No terceiro capítulo, intitulado por “Ciência em Directo”, é abordada a ciência que está a ser feita em tempo real, na medida de estudar, prevenir e combater ao máximo os casos de infenção do vírus. Neste capítulo, podemos encontrar um breve resumo sobre o progresso da medicina, desde o passado mais remoto até aos dias de hoje e os desafios que enfrentou ao longo dos anos, de modo a que conseguisse melhorar (e muito) as nossas condições de vida. A ciência, sendo um processo cumulativo, está, hoje, mais desenvolvida do que nunca e a evolução da medicina foi também feita através dos avanços das técnicas da química e da física. Este capítulo aborda também os desafios da pandemia, tendo em conta a tal ciência que está a ser feita quase diante dos nossos olhos numa situação urgente. Nem tudo o que é feito na ciência é infalível, e não se pode generalizar os bons resultados apenas com um artigo científico. Tem que haver outros trabalhos que consigam comprovar essa mesma evidência e este é um erro que muitas vezes apanha os media e o público em geral despercebido. É também feita uma abordagem às vacinas que poderão surgir, e cujos ensaios clínicos levam tempo a serem executados para além de que estes são processos que não são de todo lineares. Até lá, e para que tal seja exequível serão indispensáveis algumas das vertentes associadas ao nosso lado mais humano, como, por exemplo, a ética, a consciência crítica e a esperança, sendo esta última a palavra que encerra o livro.

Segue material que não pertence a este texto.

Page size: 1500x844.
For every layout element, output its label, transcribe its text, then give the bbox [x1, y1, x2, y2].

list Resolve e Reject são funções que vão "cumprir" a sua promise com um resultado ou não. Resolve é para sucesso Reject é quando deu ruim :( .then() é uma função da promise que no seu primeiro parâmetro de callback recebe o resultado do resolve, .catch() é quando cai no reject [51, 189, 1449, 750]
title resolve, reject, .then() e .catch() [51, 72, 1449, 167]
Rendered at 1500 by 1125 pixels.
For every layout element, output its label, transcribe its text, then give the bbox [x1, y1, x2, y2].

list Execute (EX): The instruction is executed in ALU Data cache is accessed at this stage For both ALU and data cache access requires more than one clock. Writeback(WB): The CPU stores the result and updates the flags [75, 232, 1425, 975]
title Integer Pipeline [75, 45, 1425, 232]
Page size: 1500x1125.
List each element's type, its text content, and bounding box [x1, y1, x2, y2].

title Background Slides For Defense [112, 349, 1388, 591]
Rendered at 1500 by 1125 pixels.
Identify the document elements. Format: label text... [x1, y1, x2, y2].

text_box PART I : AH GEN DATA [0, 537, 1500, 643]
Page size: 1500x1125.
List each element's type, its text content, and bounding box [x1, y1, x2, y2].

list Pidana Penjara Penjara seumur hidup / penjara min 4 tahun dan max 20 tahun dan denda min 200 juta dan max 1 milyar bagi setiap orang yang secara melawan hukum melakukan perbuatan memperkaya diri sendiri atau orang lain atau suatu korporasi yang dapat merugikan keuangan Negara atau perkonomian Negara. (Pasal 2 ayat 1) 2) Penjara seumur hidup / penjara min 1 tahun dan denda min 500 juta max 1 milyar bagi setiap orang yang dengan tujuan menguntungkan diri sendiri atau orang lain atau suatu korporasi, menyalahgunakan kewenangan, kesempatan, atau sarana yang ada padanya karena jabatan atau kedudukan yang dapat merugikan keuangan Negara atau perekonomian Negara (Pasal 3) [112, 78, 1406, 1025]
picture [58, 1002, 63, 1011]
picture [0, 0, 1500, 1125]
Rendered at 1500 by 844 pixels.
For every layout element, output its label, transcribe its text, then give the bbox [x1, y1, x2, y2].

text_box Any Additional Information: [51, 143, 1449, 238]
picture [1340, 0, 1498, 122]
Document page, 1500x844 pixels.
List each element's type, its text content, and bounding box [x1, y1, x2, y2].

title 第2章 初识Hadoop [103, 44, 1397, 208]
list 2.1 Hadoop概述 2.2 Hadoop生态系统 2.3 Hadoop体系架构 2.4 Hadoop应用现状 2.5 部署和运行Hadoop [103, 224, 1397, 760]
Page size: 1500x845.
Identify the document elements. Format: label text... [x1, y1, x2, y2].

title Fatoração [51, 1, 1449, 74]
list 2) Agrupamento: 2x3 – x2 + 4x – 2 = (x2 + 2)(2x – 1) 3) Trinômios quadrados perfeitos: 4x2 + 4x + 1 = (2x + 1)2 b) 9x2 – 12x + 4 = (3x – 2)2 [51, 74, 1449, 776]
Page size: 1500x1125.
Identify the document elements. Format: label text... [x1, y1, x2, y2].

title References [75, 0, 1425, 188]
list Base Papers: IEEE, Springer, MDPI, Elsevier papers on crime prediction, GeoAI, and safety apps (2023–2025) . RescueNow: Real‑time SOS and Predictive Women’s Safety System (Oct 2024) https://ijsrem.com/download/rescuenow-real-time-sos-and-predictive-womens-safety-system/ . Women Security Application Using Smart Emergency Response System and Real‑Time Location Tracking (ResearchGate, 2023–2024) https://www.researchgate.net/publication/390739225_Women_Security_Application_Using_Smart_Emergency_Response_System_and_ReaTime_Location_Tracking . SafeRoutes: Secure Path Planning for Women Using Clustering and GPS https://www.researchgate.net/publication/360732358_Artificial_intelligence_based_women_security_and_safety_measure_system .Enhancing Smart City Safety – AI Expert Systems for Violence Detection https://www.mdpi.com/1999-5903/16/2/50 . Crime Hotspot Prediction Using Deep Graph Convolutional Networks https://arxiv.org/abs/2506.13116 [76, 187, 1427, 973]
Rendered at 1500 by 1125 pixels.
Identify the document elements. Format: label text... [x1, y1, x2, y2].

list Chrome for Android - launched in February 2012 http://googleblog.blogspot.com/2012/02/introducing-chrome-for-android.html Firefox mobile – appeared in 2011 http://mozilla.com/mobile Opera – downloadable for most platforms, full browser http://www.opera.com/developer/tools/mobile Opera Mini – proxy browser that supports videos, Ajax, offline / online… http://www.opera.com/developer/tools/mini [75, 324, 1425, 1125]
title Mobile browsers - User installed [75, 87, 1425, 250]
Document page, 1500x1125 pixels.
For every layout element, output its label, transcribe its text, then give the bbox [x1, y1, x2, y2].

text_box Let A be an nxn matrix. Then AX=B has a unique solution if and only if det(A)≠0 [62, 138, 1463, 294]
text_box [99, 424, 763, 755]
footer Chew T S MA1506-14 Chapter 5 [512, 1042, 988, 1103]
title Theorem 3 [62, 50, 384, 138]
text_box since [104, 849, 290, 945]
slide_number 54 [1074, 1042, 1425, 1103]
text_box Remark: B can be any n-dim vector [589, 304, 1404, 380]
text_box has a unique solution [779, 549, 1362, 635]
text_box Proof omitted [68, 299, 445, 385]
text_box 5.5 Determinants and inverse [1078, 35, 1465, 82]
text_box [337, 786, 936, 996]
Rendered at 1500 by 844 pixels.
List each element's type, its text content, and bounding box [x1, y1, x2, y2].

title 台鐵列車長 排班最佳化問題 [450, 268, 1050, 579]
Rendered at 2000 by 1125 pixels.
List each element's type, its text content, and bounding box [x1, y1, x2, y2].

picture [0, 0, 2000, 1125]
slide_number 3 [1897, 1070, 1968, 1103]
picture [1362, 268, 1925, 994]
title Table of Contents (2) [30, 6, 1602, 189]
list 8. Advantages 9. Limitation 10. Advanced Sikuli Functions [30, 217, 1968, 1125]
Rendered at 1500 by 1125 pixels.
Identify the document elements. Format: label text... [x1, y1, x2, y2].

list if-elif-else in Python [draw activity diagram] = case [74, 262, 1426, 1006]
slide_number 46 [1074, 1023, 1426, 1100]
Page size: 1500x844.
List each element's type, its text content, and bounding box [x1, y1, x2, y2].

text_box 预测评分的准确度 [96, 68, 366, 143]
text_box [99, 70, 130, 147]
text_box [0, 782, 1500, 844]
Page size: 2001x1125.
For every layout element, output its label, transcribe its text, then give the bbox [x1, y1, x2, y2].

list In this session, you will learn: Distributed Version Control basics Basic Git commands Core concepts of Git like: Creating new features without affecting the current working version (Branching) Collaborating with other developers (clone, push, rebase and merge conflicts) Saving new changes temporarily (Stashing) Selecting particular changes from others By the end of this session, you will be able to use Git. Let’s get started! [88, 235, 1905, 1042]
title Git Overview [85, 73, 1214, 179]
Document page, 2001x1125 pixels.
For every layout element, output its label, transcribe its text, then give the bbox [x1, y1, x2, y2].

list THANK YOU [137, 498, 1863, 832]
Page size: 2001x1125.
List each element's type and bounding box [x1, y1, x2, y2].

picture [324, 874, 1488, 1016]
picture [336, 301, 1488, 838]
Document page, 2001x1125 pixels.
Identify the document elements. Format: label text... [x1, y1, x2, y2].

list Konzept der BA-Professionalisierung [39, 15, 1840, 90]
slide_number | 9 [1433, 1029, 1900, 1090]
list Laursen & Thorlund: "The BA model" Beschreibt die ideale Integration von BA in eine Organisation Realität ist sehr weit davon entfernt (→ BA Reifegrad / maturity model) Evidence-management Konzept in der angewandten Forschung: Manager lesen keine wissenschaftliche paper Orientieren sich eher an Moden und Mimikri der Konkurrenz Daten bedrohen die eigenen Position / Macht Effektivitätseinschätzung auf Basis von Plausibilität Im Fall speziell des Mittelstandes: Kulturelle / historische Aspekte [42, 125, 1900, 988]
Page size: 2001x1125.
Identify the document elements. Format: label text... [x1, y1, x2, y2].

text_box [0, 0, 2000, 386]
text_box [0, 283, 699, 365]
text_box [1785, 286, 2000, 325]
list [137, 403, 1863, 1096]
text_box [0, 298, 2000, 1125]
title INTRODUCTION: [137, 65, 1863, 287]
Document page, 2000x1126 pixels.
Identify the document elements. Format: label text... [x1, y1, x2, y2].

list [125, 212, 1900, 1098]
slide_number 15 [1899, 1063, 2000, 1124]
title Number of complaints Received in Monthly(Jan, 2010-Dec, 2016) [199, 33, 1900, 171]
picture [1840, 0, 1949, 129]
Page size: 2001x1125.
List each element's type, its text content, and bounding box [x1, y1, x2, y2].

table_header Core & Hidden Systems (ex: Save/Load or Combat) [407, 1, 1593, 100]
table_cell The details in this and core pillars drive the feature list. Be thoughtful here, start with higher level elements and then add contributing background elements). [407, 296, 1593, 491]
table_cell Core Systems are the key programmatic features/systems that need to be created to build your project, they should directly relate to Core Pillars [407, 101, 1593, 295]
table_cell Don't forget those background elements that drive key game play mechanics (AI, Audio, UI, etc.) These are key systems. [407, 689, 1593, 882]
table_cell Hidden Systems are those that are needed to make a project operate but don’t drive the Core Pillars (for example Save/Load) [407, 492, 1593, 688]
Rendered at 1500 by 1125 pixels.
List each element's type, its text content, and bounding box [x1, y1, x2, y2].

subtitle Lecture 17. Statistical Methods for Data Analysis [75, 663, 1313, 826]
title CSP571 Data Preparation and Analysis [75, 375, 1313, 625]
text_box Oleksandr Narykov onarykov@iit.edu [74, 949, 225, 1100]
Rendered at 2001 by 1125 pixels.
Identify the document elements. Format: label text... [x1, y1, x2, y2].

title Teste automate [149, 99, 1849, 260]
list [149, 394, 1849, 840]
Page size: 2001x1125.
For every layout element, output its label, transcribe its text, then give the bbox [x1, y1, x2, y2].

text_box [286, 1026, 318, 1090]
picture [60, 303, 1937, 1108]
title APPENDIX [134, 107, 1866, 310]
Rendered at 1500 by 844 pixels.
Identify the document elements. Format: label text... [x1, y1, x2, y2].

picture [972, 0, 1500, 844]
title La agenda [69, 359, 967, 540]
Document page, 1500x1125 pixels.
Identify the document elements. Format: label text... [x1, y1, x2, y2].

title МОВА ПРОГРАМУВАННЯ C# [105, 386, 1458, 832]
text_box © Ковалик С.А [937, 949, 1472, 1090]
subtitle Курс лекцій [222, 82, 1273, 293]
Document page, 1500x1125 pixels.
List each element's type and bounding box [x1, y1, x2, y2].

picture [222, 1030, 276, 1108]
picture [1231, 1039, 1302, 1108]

‘Apanhados pelo Vírus – Factos e mitos acerca da COVID 19’ é, mais do que um livro sobre a pandemia que está a afectar e a condicionar-nos a todos por igual. É também um manifesto pelo combate à desinformação sobre a COVID-19, que procura enaltecer a importância da ciência na resolução de uma situação para a qual a humanidade, claramente, não estava à espera, nem nos seus piores sonhos, que pudesse, algum dia, existir nos tempos que correm. A verdade é que existe, e tivemos que arranjar maneiras de combater o vírus, de modo a salvaguardar algo muito mais importante do que a economia de que tanto se fala, e que muitos acham que prevalece sobre tudo o resto: vidas humanas. Apesar de terem surgido notícias bastante animadoras sobre as vacinas já prestes a ser comercializáveis, ainda temos um longo caminho a percorrer. A viabilidade das vacinas, o modo como serão distribuídas e as questões logísticas criarão algum impasse na resolução definitiva deste problema. A ciência não é infalível e ainda não consegue resolver tudo, tem o seu tempo próprio e terá sempre enormes desafios e lutas pela frente, como sempre teve. A esperança será sempre algo que nos permite continuar as nossas lutas nos enormes desafios que a humanidade já enfrentou. E é com esperança na ciência que esta será certamente uma batalha onde no final sairemos, apesar de tudo, vencedores.